Das war die Sprache meiner Mutter, die ich vergeblich hatte vergessen wollen, zusammen mit vielem anderen, was typisch für sie war. Wenn wir uns bei mir zu Hause getroffen hatten oder ich zu höchstens halbtägigen Stippvisiten nach Neapel gekommen war, hatte sie krampfhaft versucht, Italienisch zu sprechen, und ich verfiel missmutig, nur um ihr zu helfen, in den Dialekt. Nicht in einen fröhlichen oder nostalgischen Dialekt, nein, in einen unnatürlichen, linkischen, so stockend gesprochen wie eine schlecht beherrschte Fremdsprache. In meinen mühsam artikulierten Lauten klangen die brutalen Auseinandersetzungen zwischen Amalia und meinem Vater wider, zwischen meinem Vater und ihren Verwandten, zwischen ihr und den Verwandten meines Vaters. Ich verlor die Geduld. Schnell kehrte ich zu meinem Italienisch zurück, und sie richtete sich wieder in ihrem Dialekt ein. Nun, da sie tot war und ich ihn mitsamt den Erinnerungen, die er transportierte, ein für alle Mal hätte wegwischen können, machte es mir Angst, wenn er mir zu Ohren kam. Ich benutzte ihn, um mir eine Pizza fritta mit Ricotta zu kaufen. Nachdem ich tagelang fast nichts zu mir genommen hatte, aß ich jetzt mit Appetit, im Gehen, während ich durch heruntergekommene Grünanlagen mit kümmerlichen Oleanderbüschen schlenderte und mein Blick durch die Grüppchen der vielen alten Menschen stöberte. Das anstrengende Hin und Her von Leuten und Autos direkt neben den Grünflächen veranlasste mich, zu meiner Mutter hinaufzugehen.
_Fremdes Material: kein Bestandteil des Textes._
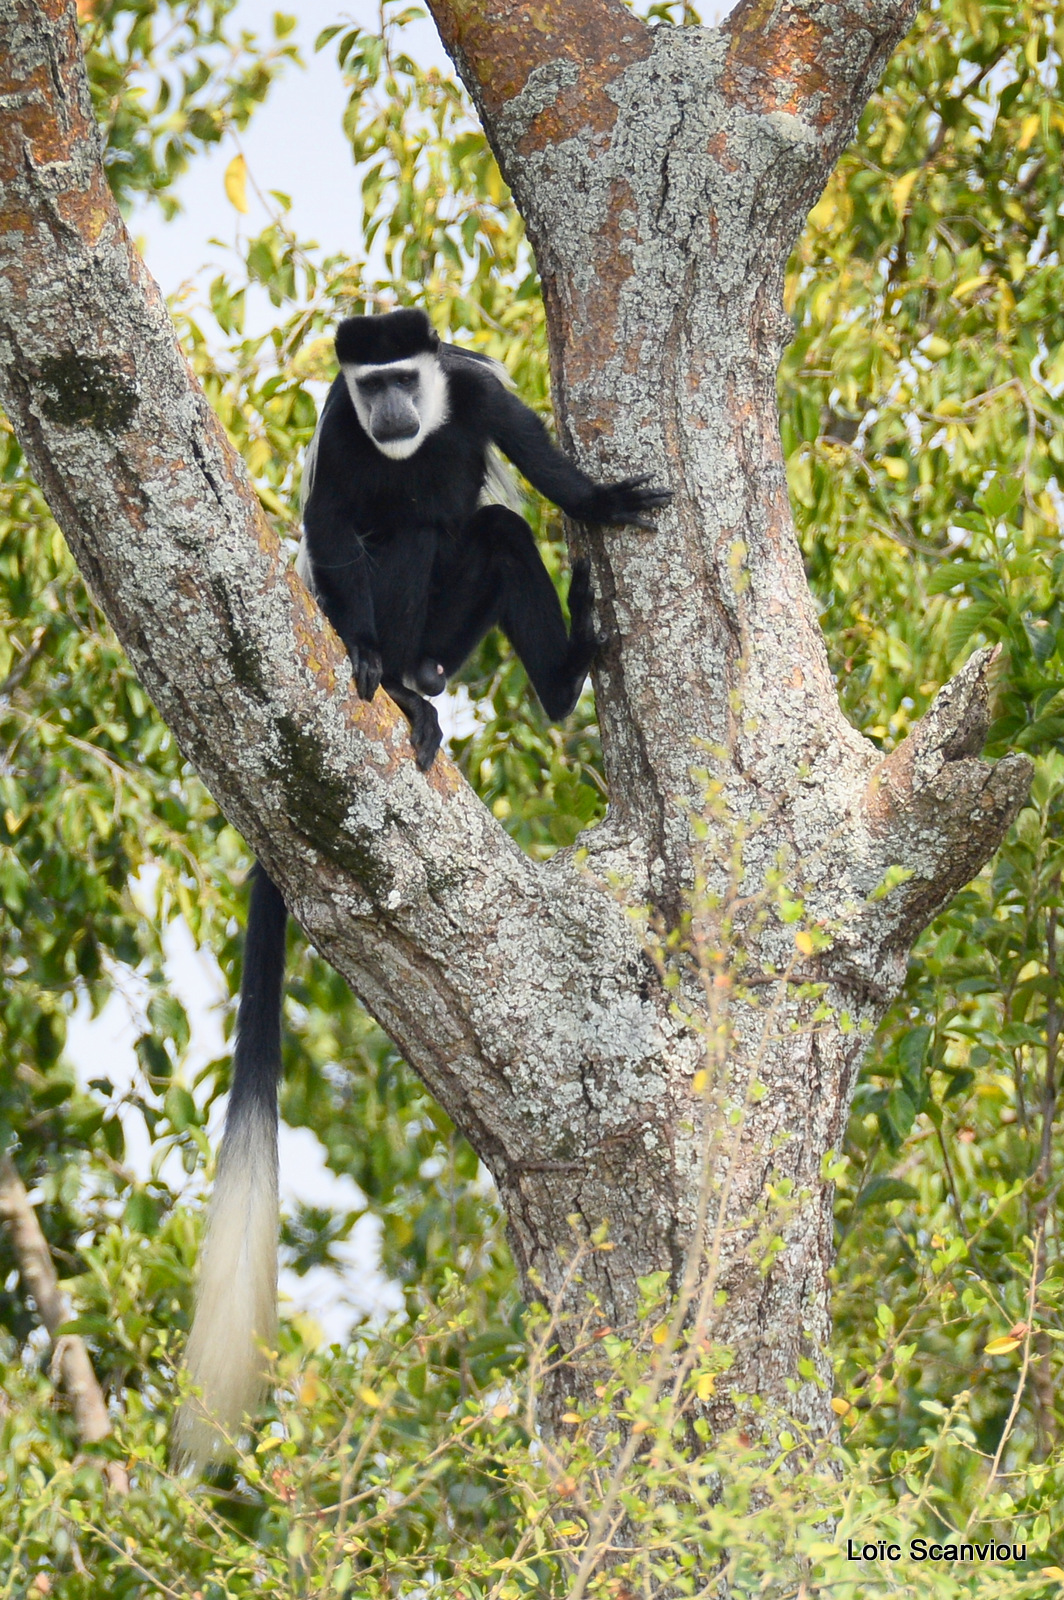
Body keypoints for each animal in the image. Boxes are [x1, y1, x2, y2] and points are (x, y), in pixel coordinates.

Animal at [175, 305, 672, 1465]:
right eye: (370, 387)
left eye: (408, 374)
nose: (396, 409)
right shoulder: (336, 430)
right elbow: (334, 524)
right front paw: (359, 652)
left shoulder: (475, 391)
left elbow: (534, 466)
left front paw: (604, 501)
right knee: (389, 546)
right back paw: (397, 686)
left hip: (461, 625)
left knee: (492, 536)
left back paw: (554, 677)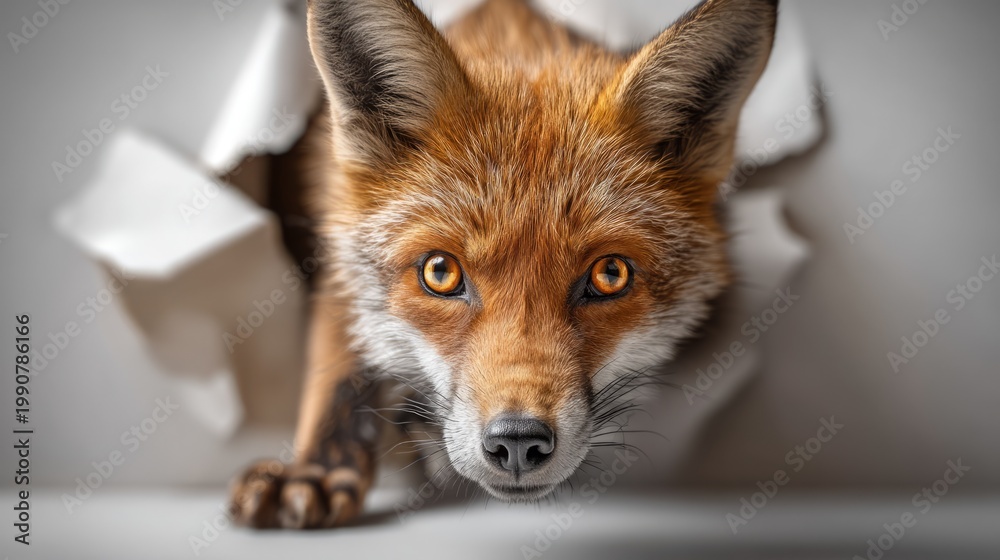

Amalias Wohnung lag im dritten Stock eines alten, eingerüsteten Gebäudes. Es war einer der Palazzi in der Altstadt, die nachts halbverwaist und tagsüber mit Beschäftigten bevölkert sind, welche Führerscheine verlängern, Geburtsurkunden oder Meldebescheinigungen beschaffen, am Computer Reservierungen oder Tickets für Flugzeug, Bahn und Schiff heraussuchen, Versicherungspolicen gegen Diebstahl, Feuer, Krankheit und Tod ausfertigen und unübersichtliche Steuererklärungen verfassen. Mietwohnungen gab es nur wenige, aber als mein Vater uns vor über zwanzig Jahren alle vier aus dem Haus geworfen hatte ‒ damals, als Amalia ihm gesagt hatte, sie wolle sich von ihm trennen, und wir Töchter sie nachdrücklich darin bestärkt hatten ‒, fanden wir hier eine kleine Wohnung zur Miete. Der Palazzo hatte mir nie gefallen. Er schüchterte mich genauso ein wie ein Gefängnis, wie ein Gerichtsgebäude oder wie ein Krankenhaus. Meine Mutter dagegen war zufrieden, sie fand ihn imposant. Dabei war er hässlich und dreckig bis hin zum großen Portal, dessen Schloss jedes Mal aufgebrochen wurde, sobald der Verwalter es hatte reparieren lassen. Die Türflügel mit den großen Messingknäufen, die man seit Anfang des Jahrhunderts nicht mehr geputzt hatte, waren eingestaubt und von den Abgasen geschwärzt. In dem langen, höhlenartigen Durchgang zum Innenhof hielt sich tagsüber immer jemand auf: Schüler, Passanten, die auf den drei Meter weiter haltenden Bus warteten, Verkäufer von Feuerzeugen, Papiertaschentüchern, gerösteten Maiskolben oder Kastanien, Touristen, die Zuflucht vor Hitze oder Regen suchten, oder allerlei finstere Gestalten in ständiger Betrachtung der Schaukästen an den Wänden zu beiden Seiten. Letztere täuschten für gewöhnlich vor, auf irgendetwas zu warten, während sie die kunstvollen Bilder eines betagten Fotografen anstarrten, der sein Studio im Palazzo hatte: Paare in Hochzeitsgarderobe, lächelnde, strahlende Mädchen, junge, frech dreinblickende Männer in Uniform. Vor Jahren war für einige Tage auch ein Passfoto von Amalia ausgestellt worden. Ich war es, die den Fotografen aufgefordert hatte, es zu entfernen, bevor mein Vater daran vorbeikommen und wütend die Scheibe einschlagen würde.